Un nouvel album de Dimmu Borgir, c’est comme un évènement !
Et voici « Grand Serpent Rising » qui déboule, après huit longues années d’attente. Le même délai qu’entre « Eonian » (dont j’ai rédigé également une chronique) et son prédécesseur. Il aura donc fallu huit ans pour que Dimmu Borgir se décide à pondre un nouvel album. Décidément, le groupe semble apprécier les longues périodes de silence entre deux albums. Il semblerait que ce délai entre deux albums devienne récurrent, finalement. Mais bref, ça y est, « Grand Serpent Rising » est parmi nous depuis le 22 mai 2026 !
Entre-temps, il faut tout de même signaler que le groupe aura connu quelques bouleversements, notamment avec le regretté départ de Galder en 2024, laissant Shagrath et Silenoz porter l’essentiel du navire. Une situation déjà un peu vue il y a quelques années. Mais bref ! Autant le dire immédiatement : cet album était attendu au tournant. D’une part à cause de l’attente, mais aussi parce que le précédent, « Eonian » (2018), avait profondément divisé les fans.
Certains avaient adoré son orientation très symphonique et atmosphérique (et je fais partie de ceux-là), mais d’autres lui ont reproché (sans doute à juste titre, il faut l’avouer) de s’être éloigné du Black Metal qui avait forgé la réputation du groupe. Avec « Grand Serpent Rising », les Norvégiens de Dimmu Borgir semblent avoir trouvé un certain équilibre entre l’avant et l’après « Death Cult Armageddon » (2003), un album qui a marqué un gros tournant dans la musicalité du groupe.
Ainsi, sur ce nouvel album, les orchestrations sont toujours présentes, mais elles ne semblent plus écraser les guitares et les rythmiques, comme on pourrait le dire de l’album précédent (même si je n’ai clairement pas envie de taper dessus, car j’adore « Eonian » !). On retrouve donc beaucoup plus cette espèce d’alchimie qui a fait les grandes heures du groupe, et je ne pense pas me tromper en disant que c’est sans doute ce qui plaira aux fans de ces heures-là. De là à mettre les plus anciens et les plus récents fans… Il va sûrement y avoir débat !
Chronique de « Grand Serpent Rising »
Dès les premiers morceaux, on sent que Shagrath et Silenoz ont voulu proposer un album qui résume en quelque sorte toute la carrière de leur groupe. D’ailleurs, les deux musiciens ont eux-même expliqué que cet album contient des échos pour chacune des époques que le groupe a traversées.

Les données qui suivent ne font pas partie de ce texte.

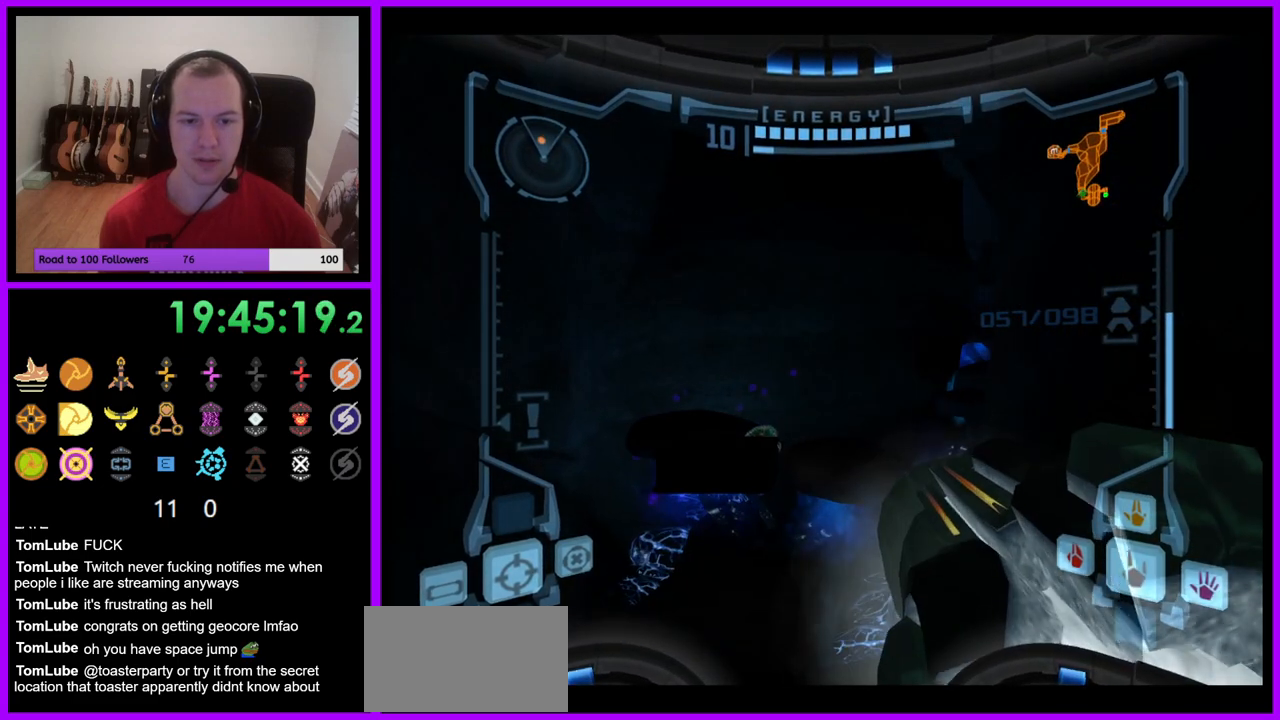
{"buttons": ["L1"], "left_stick": "up", "right_stick": "center", "events": [[83, "L1", "up"], [83, "R1", "down"], [167, "left_stick", "up-right"], [300, "left_stick", "up"], [433, "L1", "down"], [467, "R1", "up"]]}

Et le moins que l’on puisse dire, si on y regarde vraiment de plus près, c’est qu’ils ont bien raison.
La voix de Shagrath mérite également d’être soulignée. Là où « Eonian » efface parfois son chant derrière les chœurs et les arrangements, il reprend ici une place beaucoup plus centrale. Forcément, les chœurs ayant été tout bonnement supprimés, et c’est cela qui me plaît malheureusement le moins dans cette nouvelle direction musicale. Cependant, il faut reconnaître que le chant agressif de Shagrath retrouve une intensité que pas mal regrettaient depuis plusieurs albums.
Autre élément que je trouve intéressant à souligner, car cela faisait un moment que la pratique ne se faisait plus : on a le retour de plusieurs morceaux interprétés en norvégien. Cela peut sembler être un détail, mais cette décision-là apporte une autre saveur à l’ensemble, une impression de revenir à des périodes plus anciennes de la discographie de Dimmu Borgir. On pensera notamment à l’époque de l’album « Stormblåst » (1996).

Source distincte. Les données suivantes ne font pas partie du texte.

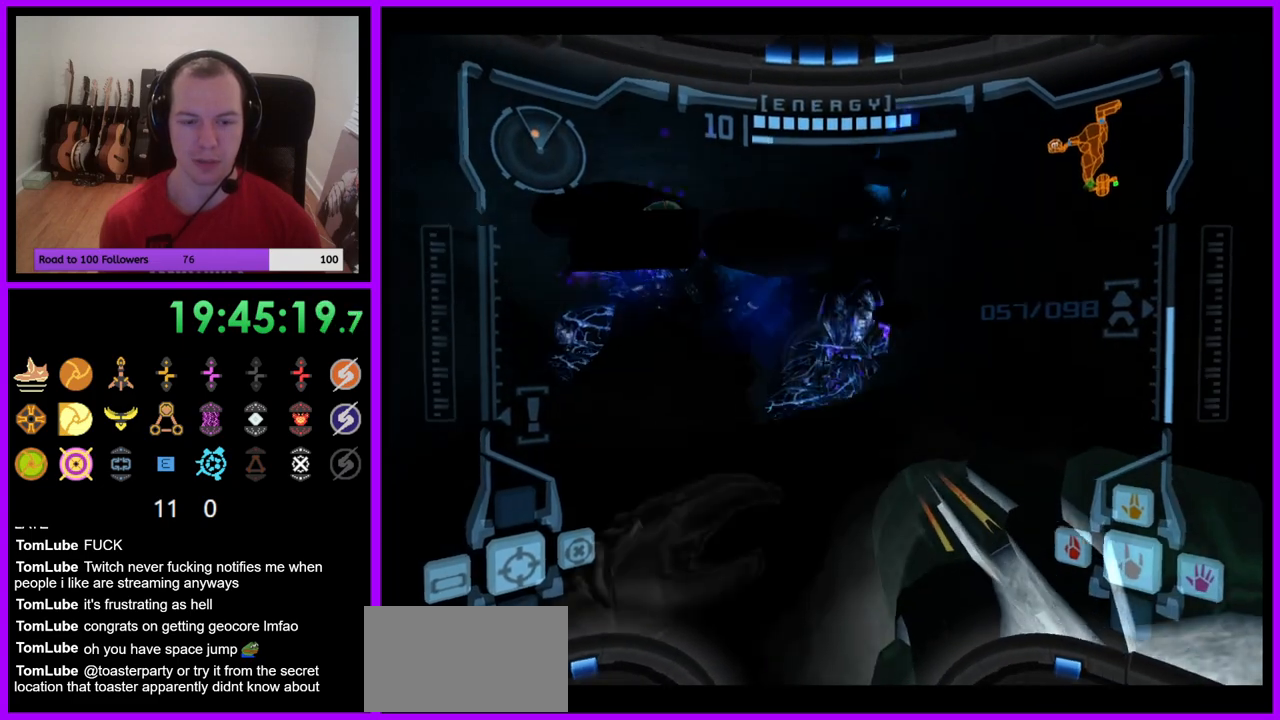
{"buttons": ["L1"], "left_stick": "up", "right_stick": "center", "events": [[33, "left_stick", "up-right"], [250, "left_stick", "up"]]}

Ainsi, là où « Eonian » donne parfois l’impression d’explorer un territoire entièrement nouveau, « Grand Serpent Rising » ressemble davantage à une synthèse de l’ensemble de ce que le groupe a proposé depuis toutes ces années. On y retrouve donc des éléments qui évoquent tour à tour « Enthrone Darkness Triumphant » (1997), « Puritanical Euphoric Misanthropia » (2001) ou encore « Death Cult Armageddon » (2003), alors même que ces trois albums n’ont pas tant de choses que cela en commun. J’ai d’ailleurs lu à plusieurs reprises que les gens ont l’impression de réentendre de l’ancien, mais tout en étant très actuel. S’il fallait résumer « Grand Serpent Rising » en quelques mots, c’est ainsi que je le ferais en tout cas, car c’est l’impression générale qui en ressort.
Conclusion
Une chose est certaine : « Grand Serpent Rising » possède suffisamment de personnalité pour ne pas laisser l’auditeur indifférent. Il ne fera sans doute pas l’unanimité (j’avoue beaucoup moins l’apprécier que « Eonian »), mais il faut reconnaître qu’il pourrait bien réconcilier une partie des fans qui s’étaient éloignés ces dernières années. Personnellement, j’y vois surtout le retour d’un Dimmu Borgir plus équilibré, capable de conjuguer puissance et mélodie, mais sans pour autant tomber dans des excès. Si vous êtes intéressé(e) pour vous procurer cet album, je vous invite à passer par Amazon !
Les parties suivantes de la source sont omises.